Now suppose that due to your excellent design and content and personalised search, you manage to get your site as busy as Grand Central Station on the last days before Christmas, with people that may actually be interested in your services and products, and are MAD enough to buy. Now what? Got enough readable schedules, ticket machines/ticket vendors, trains? conversion

Focus on Conversion Rate Optimisation

These may very well be most under-utilised and highest ROI activities in most marketing strategies. If you win the upcoming “personalisation” battle, you may start to care less about the classic “rankings” battle. And assessing spent and derived value, no doubt this one will become the low hanging fruit for many.
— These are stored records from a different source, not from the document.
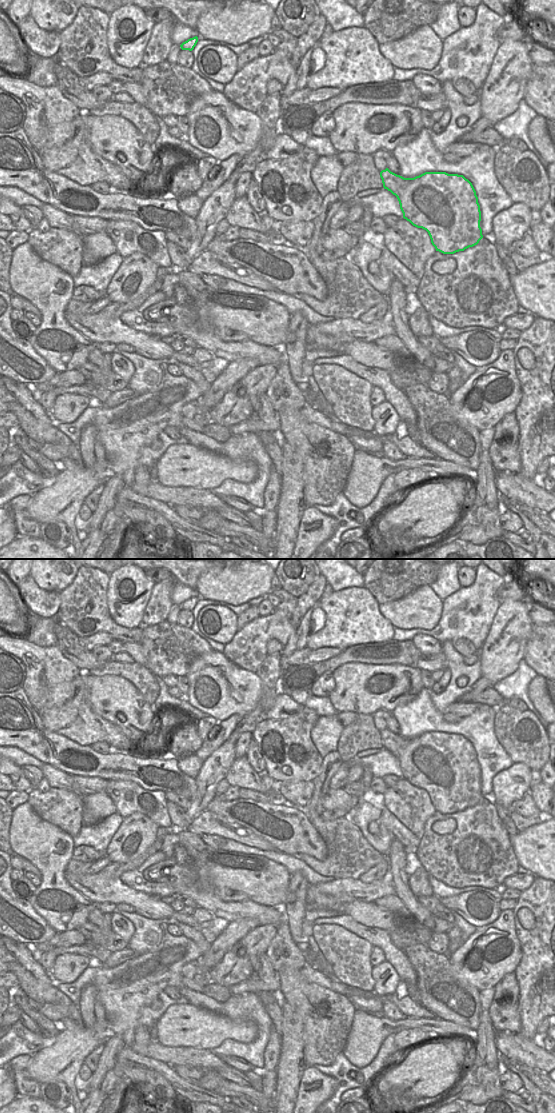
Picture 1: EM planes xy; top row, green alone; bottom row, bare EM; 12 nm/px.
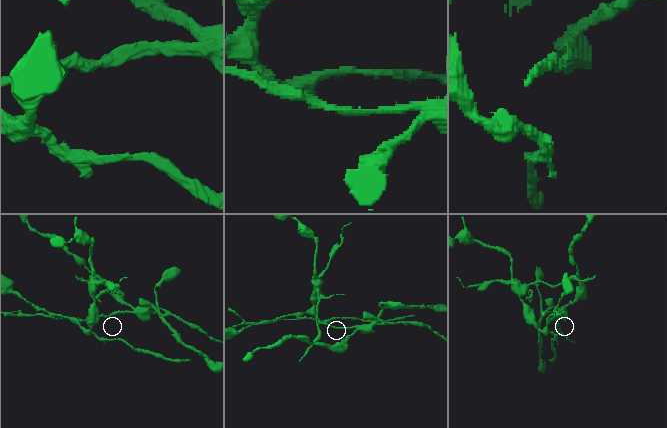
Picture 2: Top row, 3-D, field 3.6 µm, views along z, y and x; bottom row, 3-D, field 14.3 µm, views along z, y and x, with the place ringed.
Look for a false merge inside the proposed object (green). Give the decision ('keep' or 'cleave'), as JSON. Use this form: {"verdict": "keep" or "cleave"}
{"verdict": "cleave"}

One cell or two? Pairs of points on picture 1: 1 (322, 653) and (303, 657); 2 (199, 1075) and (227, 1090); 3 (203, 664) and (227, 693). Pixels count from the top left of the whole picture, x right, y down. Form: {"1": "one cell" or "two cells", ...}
{"1": "one cell", "2": "two cells", "3": "one cell"}

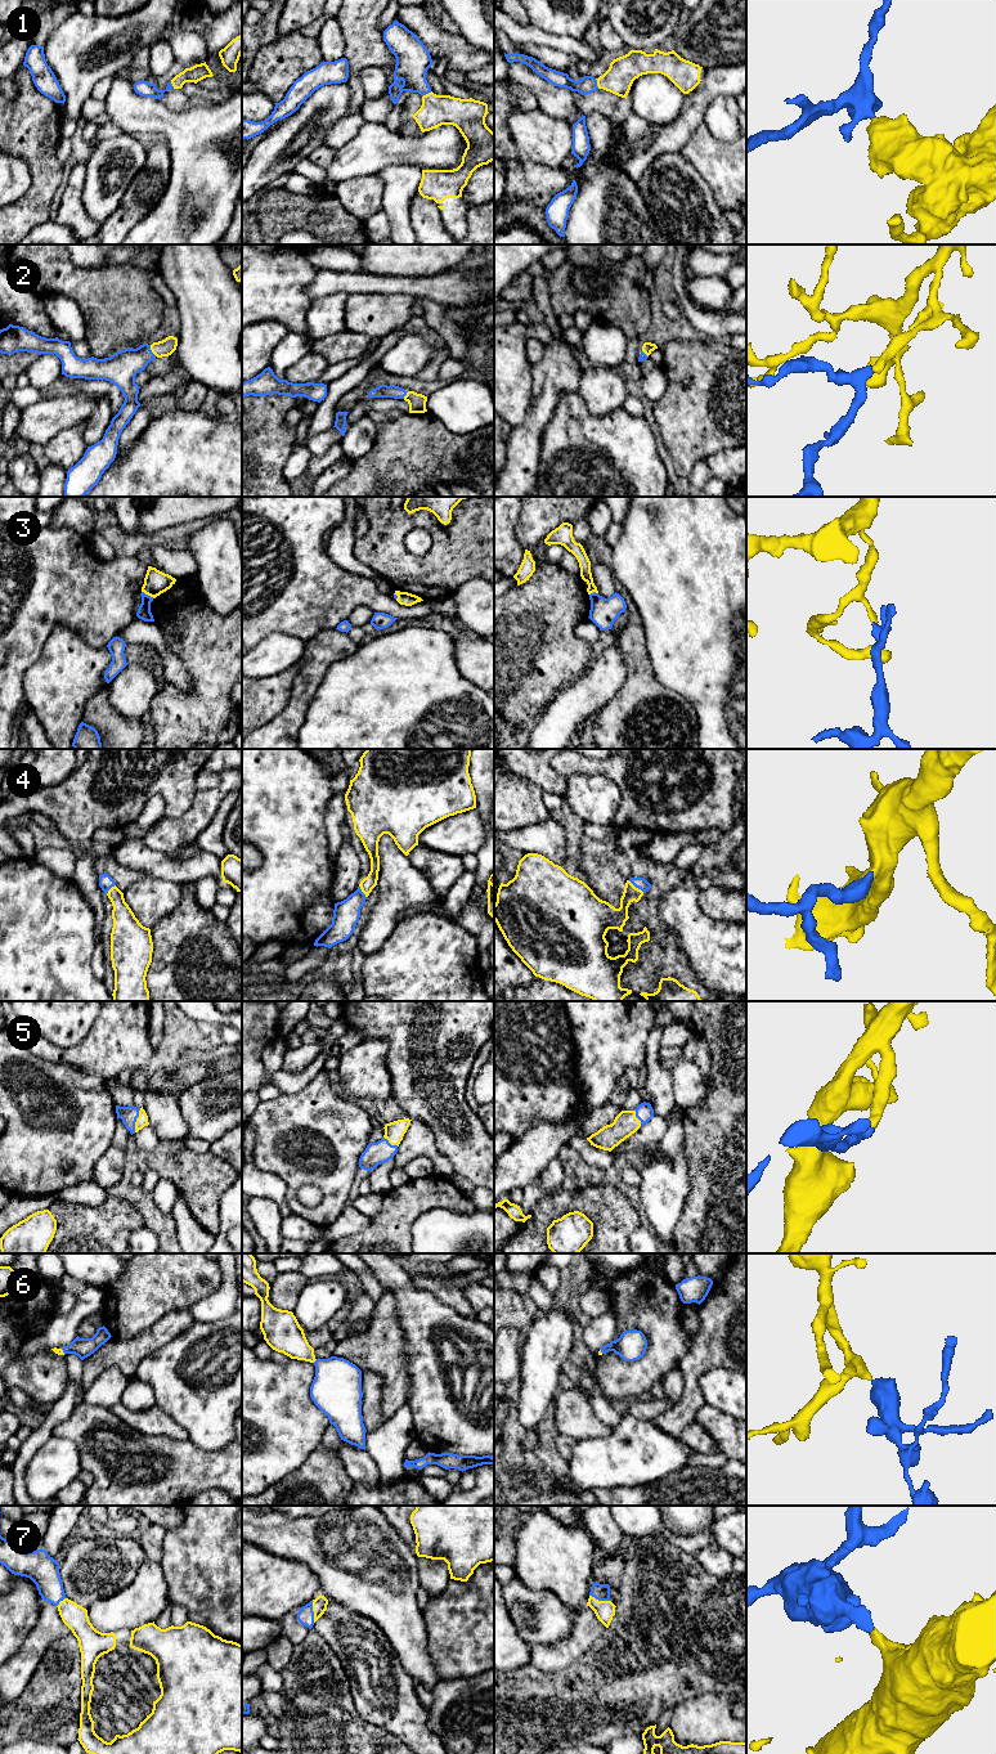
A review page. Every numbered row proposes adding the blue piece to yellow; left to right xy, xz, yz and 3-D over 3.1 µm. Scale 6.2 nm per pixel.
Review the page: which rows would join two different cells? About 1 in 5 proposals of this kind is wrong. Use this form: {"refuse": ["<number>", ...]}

Tools like Taguchi, multivariate testing, Google Website Optimizer, Optimost or Offermatica/Test & Target allow you to …
  • create many different variations of a web page
  • then measure which version is best at getting your visitors to
    • contact you
    • join your network
    • subscribe to your newsletter
    • buy from your web shop
    • buy your services
    • …or whatever it is you want them to do
  • so you can promote the winning page to become your official new version.

Sounds easy, doesn’t it?

What doesn’t work is “throwing out a kazillion variations on a page”, what doesn’t work is guessing which pages from your site to start with, what doesn’t work is choosing tests that we cannot learn from, what doesn’t work is designing a test irrelevant for (y)our goals … What works is minimum effort/maximum impact design and development of high-converting web pages.

What works is a focus on maximising gained-value-per-visitor congruently.